*PROVIDED PASSAGE*.
========================

Case ID: nc_98/html/0244-01.html
Source: Caselaw Access Project
Author: {"author": "Davis, J.", "license": "Public Domain", "url": "https://static.case.law/"}
Date Created: 2024-08-24T03:29:51.129683

E. F. PRITCHARD v. J. C. MEEKINS, Sr.
    
      Usury — Limitations.
    1. The Statute, The Code, §3836, barring actions for the recovery of the penalty for taking usury, begins to run from the time of the payment or receiving of the usurious interest, and not from the date of the contract from which it arose.
    2. The acceptance of any consideration, as here notes on other parties in payment of the usurious interest, is in violation of the statute, and will subject the payee to the penalty.
    
      {Symington v. MelÁn, 1 D. & B., 291; Godfrey v. Leigh, 6 Ired., 396; Ligón v. Dunn, Ibid., 133; Dawson v. Taylor, Ibid., 225; Stedman v. Bland, 4Ired., 296; Mills v. Building Association, 75 N. C., 292, and Shdber v. Hauser, 4 D. & B., 91, cited and approved).
    Civil actioN, tried before Avery, Judge, at June Term, 1887, of the Superior Court of PasquotANK county.
    In August, 1883, the plaintiff and his wife Emily borrowed of the defendant Meekins $2,500, and at the same time executed their notes amounting to $2,772 (the same set out in the complaint), which were secured by mortgage upon the lands of Emily, containing power of sale.

========================

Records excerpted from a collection

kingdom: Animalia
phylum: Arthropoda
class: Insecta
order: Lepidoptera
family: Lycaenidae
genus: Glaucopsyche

========================

*WHAT THIS EXERCISE ASKS*.
#1 According to the case report, how much did the plaintiff and his wife Emily borrow from the defendant Meekins in August 1883?
#2 Say whether each statement agrees with the case report, answering yes or no and quoting the deciding words: (a) The statute barring actions for the usury penalty begins to run from the date of the contract. (b) The action was tried at June Term, 1887. (c) The notes were secured by a mortgage on Emily's lands.
#3 Continue the case report on usury from the point where it stops.

*RESPONSES*.
#1 $2,500

#2
(a) No: "begins to run from the time of the payment or receiving of the usurious interest, and not from the date of the contract from which it arose."
(b) Yes: "tried before Avery, Judge, at June Term, 1887"
(c) Yes: "which were secured by mortgage upon the lands of Emily, containing power of sale"

#3
    The plaintiff claimed that the excess of the notes above &2,500, to-wit, $272, was to cover and provide for usurious interest. The defendant, on the other hand, alleged that the plaintiff had agreed to pay in addition "to the eight per cent, all costs and expenses, including attorney’s fees, expenses of defendant in coming to Elizabeth City from his home in Columbia, his time, &c., and that the said excess was to cover those expenses and costs.
    Upon the issue thus raised evidence was introduced by the parties in support of their claims, and the jury found against the defendant.
    No part of the principal or interest of the notes was paid at maturity, and on November 17, 1885, after the lands had been twice advertised for sale, the following settlement was had, to wit: part of the land described in the mortgage was sold to one Joshua Davis, by consent of the parties, at the price of $2,000,. and his notes for that amount, due January 1, 1887, January 1, 1888, and January 1,1889, payable to E. P. Pritchard and Emily Pritchard, were assigned by them to the defendant — and received by defendant at their face value of two thousand dollars — as follows: “ Pay within note to J. C. Meekins without recourse.
    (Signed) “E. F. PRITCHARD,
    EMILY PRITCHARD.”
    And in addition thereto they paid him in cash $1,400, whereupon the notes of August 2^, 1888, were surrendered to the makers, marked across their face “settled November 17, 1885.” This action was begun November 19, 1885.
    The defendant contended: 1st. That the action is barred by the statute of limitations. 2d. That the assignment of the notes as aforesaid and the payment of the money, are not) under a proper construction of the statute, §3836 of The Code, a payment so as to subject the defendant in this action to the penalty for usury.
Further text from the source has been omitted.